This has been a special year filled with renewed vigor in our program. We have met numerous people who have pets afflicted with DM, sharing experiences with them and helping where we can. The Neurology Ichat server came online and weekly meetings for the DM_Support_Group began. This group has been a tremendous resource for each other and for new patients. In addition, we provided a seminar on the Ichat server for the Group and plan more in the future. We answered over 1000 email inquiries for assistance and helped as many people as possible. A number of feature articles have been published about our program and awareness is at an all time high. This is a vast improvement; but, of course, we still have many people to reach, not enough veterinarians know that DM can be treated nor how to diagnose the disease. We have expanded and integrated our DM web pages during 1998, providing more information and a simplified shopping list for medications. Westlab Pharmacy partnered with us to help produce antioxQ-CB, a convenient mixture of many of the supplements we recommend to support DM therapy. We know that information is critical in DM, since knowledge empowers people to seek the correct diagnosis and get treatment early.
Our research efforts have led to the conclusion that DM and MS may well be the same disease, something which we have not really been able to say since the beginning of our work 25 years ago. This is important, since we may open avenues for research funds which were previously unavailable. We know that DM and MS are autoimmune diseases. We think that the risk factors for DM (including genetic potential and environmental factors) are similar to MS as well. Studies looking at glutamate levels in CSF have shown them to be elevated in DM (as they are in MS), but these elevations are not DM specific. The glutamate levels go up in many neurologic diseases, including IVD herniation. We think these levels represent a response to neural injury rather than a cause of damage. We have furthered our studies of CSF markers, demonstrating that the profile for DM fits those of other inflammatory diseases. Importantly, we found no evidence of viral, bacterial or prion markers, only markers of immune disease. We have begun studies to examine DNA of affected animals (and controls) to determine if we can locate regions on the DNA which could be the key for establishing the genetic potential for developing DM. These studies will commence in earnest next year, having established the needed methodology this year. We will also combine this work with epidemiological studies to seek risk factors for DM. These new studies will be critical to developing strategies for early detection and for prevention of DM.

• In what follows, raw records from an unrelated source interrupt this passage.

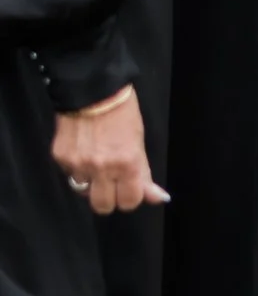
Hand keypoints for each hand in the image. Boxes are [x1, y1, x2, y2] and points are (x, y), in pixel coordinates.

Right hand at [51, 87, 164, 214]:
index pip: (129, 201)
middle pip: (103, 207)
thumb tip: (159, 198)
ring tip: (96, 163)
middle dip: (109, 197)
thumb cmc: (122, 111)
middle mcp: (102, 168)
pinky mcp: (60, 159)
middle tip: (112, 181)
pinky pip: (70, 175)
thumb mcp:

Treatment has continued to evolve and refine so that we can help more patients. Unfortunately, new MS drugs remain too expensive and have not yet taken into account the need for neuroprotection in MS. In that regard, we are ahead. We still seek new approaches. Recently, we have treated one of our long-standing patients with a new drug used for the treatment of rheumatoid arthritis. The results have been encouraging and the patient has begun to show improvements. Although the patient had been stable for a number of years, in the last 4 months, there was a steady decline. This has reversed. We are planning a controlled trial with the new drug next year to confirm this finding and be sure there are no longterm side-effects. This may lead to a change in our protocol; the first in several years. We are very excited about this, since it renews our hope of an eventual cure.
Of course, none of these improvements would have been possible without the financial support of our many donors. We, and DM dogs everywhere, cannot thank these people enough. I hope that each of you recognizes the importance of your support. We have made great strides, are on the verge of new discoveries and have impacted more people than ever, because of your sacrifices. You are the heros, since without your support, none of this would have been possible. We still have work to do, battles to fight and wars to win before we can rest; but I have never seen the future look brighter. I remain confidently optimistic that, together, we will find the remaining answers, ending the suffering wrought by DM.
Best wishes for health and long life.